Piada muito funcional durante a primeira temporada, que não é recontada em todas as palavras aqui, nesta terceira temporada, mas fica subentendida. Acredito que uma das maiores virtudes é essa sutileza a partir da qual surge essa percepção. Uma discussão entre Richard e Jack Barker (Stephen Tobolowsky) com cavalos reproduzindo sexualmente ao fundo, ganha um teor exageradamente constrangedor, não à toa e servindo perfeitamente a um propósito digno, exemplificando o quanto boas intenções são importantes frente às intenções comerciais. Essa discussão é, aliás, a essência de Silicon Valley, que tirando a parte dos cavalos, mostra como uma pequena parte do mundo redefine todo o restante.
O que é evidenciado na apresentação do aplicativo da Pied Piper ao público. A ignorância frente ao produto não somente é pelos aspectos de arquitetura digital, mas pela própria maneira como a indústria mastiga tudo antes de entregar ao público. A simplicidade, muitas vezes, dá lugar à didática enfadonha. O que revela, também, o papel do consumidor, que consume sem sequer preocupar-se em questionar o que é aquilo, como funciona e afins. Quanto menos precisar saber, melhor. O que parece ser, também, um dos motivos pelos quais o pouco, o Silicon Valley, toma decisões pelo todo.
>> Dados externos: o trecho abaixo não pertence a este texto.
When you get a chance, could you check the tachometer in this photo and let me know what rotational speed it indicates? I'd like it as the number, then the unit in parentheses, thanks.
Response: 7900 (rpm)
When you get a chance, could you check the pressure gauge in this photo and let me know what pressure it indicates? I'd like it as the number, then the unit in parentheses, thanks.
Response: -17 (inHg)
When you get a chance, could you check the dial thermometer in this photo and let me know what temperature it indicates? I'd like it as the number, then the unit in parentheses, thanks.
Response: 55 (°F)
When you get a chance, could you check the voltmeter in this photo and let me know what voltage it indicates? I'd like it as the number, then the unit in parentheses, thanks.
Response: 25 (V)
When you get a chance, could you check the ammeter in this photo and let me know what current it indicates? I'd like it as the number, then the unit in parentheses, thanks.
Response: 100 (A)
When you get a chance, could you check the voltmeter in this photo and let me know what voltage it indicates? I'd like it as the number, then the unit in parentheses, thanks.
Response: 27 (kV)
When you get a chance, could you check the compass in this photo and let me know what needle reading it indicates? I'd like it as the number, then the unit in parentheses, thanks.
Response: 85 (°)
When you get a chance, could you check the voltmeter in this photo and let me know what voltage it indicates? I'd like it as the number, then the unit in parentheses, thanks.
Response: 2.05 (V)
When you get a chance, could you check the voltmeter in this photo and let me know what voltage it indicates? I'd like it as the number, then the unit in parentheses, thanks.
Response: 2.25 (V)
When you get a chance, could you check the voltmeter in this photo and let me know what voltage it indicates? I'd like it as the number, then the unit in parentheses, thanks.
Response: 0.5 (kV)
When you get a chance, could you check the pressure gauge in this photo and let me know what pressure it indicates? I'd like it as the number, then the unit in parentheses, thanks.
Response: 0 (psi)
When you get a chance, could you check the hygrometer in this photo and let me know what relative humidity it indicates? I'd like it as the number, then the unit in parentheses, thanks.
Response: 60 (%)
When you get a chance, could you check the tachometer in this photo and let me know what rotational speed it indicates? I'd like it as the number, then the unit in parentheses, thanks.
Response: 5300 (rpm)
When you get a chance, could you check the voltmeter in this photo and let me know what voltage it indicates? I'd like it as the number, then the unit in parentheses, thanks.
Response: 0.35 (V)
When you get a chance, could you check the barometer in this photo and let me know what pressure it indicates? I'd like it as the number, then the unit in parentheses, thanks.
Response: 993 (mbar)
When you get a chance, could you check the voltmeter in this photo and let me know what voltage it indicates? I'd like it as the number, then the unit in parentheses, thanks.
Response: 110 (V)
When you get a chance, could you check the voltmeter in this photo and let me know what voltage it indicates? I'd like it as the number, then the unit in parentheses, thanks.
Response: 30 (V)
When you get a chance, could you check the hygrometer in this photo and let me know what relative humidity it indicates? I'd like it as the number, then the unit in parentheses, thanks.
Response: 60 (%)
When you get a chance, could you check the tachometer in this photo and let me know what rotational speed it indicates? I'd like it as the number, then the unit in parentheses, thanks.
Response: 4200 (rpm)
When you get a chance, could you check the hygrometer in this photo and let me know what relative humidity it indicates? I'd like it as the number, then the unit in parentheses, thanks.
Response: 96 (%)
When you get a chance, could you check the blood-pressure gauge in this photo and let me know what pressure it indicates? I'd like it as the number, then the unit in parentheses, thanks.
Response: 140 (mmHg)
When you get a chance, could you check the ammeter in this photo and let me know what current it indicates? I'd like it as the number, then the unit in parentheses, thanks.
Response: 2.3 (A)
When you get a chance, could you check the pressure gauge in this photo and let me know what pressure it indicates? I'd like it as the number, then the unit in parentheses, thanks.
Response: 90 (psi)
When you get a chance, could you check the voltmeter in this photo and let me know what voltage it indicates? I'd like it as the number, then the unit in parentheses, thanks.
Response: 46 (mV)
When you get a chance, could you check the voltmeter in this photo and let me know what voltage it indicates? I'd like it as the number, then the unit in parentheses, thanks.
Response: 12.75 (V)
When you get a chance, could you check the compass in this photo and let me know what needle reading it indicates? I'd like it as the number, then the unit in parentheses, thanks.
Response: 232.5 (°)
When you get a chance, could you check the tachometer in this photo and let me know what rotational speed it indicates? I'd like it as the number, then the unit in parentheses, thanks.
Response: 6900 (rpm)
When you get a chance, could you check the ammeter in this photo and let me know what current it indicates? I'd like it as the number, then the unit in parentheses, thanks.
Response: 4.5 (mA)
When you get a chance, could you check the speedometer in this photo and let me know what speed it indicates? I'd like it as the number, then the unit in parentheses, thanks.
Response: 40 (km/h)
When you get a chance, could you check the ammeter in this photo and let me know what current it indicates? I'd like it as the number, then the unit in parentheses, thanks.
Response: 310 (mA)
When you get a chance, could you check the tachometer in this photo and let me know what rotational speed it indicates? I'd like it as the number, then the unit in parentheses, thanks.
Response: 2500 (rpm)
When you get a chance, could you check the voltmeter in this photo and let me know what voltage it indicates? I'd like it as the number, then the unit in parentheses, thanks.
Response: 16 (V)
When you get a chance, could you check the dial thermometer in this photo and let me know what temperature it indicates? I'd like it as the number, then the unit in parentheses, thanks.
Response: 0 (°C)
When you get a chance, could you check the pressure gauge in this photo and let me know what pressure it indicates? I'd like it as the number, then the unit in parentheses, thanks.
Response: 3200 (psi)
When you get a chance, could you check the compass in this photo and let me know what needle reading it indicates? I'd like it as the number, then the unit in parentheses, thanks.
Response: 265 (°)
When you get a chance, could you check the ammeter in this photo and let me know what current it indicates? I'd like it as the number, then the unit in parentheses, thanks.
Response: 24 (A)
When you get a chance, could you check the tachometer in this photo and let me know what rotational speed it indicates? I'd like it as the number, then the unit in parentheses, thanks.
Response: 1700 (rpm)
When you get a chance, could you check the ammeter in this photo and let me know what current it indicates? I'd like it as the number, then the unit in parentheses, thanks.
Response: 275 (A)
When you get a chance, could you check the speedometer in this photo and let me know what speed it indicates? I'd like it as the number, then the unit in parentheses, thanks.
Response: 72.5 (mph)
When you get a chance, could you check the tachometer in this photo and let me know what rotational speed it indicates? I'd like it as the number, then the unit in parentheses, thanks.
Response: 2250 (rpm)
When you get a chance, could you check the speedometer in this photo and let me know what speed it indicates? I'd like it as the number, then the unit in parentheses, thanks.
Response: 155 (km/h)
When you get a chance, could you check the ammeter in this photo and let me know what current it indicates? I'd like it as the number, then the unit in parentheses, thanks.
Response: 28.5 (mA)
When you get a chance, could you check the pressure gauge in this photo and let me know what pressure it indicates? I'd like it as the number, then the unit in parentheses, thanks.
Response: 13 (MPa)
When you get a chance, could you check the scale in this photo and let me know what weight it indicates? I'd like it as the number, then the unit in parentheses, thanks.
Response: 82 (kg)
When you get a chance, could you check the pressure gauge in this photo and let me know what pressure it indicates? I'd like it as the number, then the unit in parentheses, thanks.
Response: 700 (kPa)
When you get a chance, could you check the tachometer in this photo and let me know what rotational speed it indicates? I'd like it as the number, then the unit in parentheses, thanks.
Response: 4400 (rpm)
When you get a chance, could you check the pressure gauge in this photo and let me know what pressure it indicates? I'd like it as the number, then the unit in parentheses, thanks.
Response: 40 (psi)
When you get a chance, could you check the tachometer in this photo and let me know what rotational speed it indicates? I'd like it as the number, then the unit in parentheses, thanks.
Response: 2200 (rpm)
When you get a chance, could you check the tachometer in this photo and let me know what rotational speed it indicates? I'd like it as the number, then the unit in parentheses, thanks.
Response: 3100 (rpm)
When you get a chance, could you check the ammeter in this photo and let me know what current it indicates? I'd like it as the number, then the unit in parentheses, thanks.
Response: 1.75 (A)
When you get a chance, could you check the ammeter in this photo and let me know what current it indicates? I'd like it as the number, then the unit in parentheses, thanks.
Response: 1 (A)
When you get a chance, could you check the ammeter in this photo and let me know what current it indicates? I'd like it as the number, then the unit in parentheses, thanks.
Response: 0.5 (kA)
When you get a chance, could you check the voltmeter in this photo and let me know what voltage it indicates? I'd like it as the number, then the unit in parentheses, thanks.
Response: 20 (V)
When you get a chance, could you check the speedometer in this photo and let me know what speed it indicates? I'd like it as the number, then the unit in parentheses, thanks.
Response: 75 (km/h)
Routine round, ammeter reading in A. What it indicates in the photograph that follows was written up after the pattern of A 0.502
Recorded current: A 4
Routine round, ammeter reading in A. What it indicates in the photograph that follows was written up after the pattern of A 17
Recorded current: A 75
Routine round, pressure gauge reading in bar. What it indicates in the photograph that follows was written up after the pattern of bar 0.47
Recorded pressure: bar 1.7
O que funciona como uma gag à parte de Silicon Valley, que nas entranhas do lugar, faz parecer como se fosse um outro mundo, quase que completamente diferente deste no qual vivemos. O que justifica, por exemplo, a ingenuidade de Richard em relação a um projeto que agrade mais a um profissional de TI, do que um usuário regular, que por mais que tenha que se interessar por aquilo que utiliza, não é obrigado a conhecer o todo. É uma contradição que esboça até um paradoxo, mas funciona, em parte. Poderia funcionar muito melhor, é verdade. Contudo, o mundo está apenas em processo de se tornar um lugar melhor.
O que esbarra, também, na vaidade e ego de certos seres. Como na Laurie Bream de Suzanne Cryer, que decora a casa com obras de arte contestáveis. Porém, esses dois quesitos se fazem ainda mais fortes, obviamente, no Erlich Bachman de T.J. Miller (Deadpool), que inclusive se aproveita descaradamente da ingenuidade de Big Head (Josh Brener). Ainda assim, Erlich tem grandes chances de ser o melhor personagem da série, afinal, da terceira temporada não há dúvidas de que foi ele quem roubou a cena. O que é incrível, porque é um balanço muito consciente de um personagem extremamente ambíguo.
Por mais que seja abusivo e constantemente faça escolhas erradas, Erlich jamais se aproxima, por exemplo, da falta de escrúpulos de Gavin Belson (Matt Ross). É quando o roteiro de Silicon Valley demonstra sua enorme qualidade, pois os dois não são assim personagens tão diferentes, no entanto, são abordados de maneira completamente divergente. Se Erlich parece ir aos extremos, Gavin Belson o supera tranquilamente, vide os animais apresentados em reuniões para analogias. O que não foge, por completo, da realidade, algo que só torna a situação ainda mais hilária, a partir dessa diversão com a tênue separação entre realidade e ficção.
O desenvolvimento de Erlich Bachman durante essa terceira temporada de Silicon Valley, entretanto, é tão natural que, ao final, quando tudo parece estar perdido, é extremamente compreensível a saída que Silicon Valley utiliza para subverter as expectativas, já se apropriando de um pessimismo, que não se confirma. A sequência final do último episódio da temporada é, de certa forma, uma sinédoque do que é Silicon Valley. Porque todos os acontecimentos ali resumem três anos de um honesto desenvolvimento e tramas que se resolvem dessa mesma maneira e com qualidade. Com isso Silicon Valley não só constrói um panorama atual da sociedade e seu relacionamento com a tecnologia, mas, por incrível que pareça, conscientiza sobre o mesmo.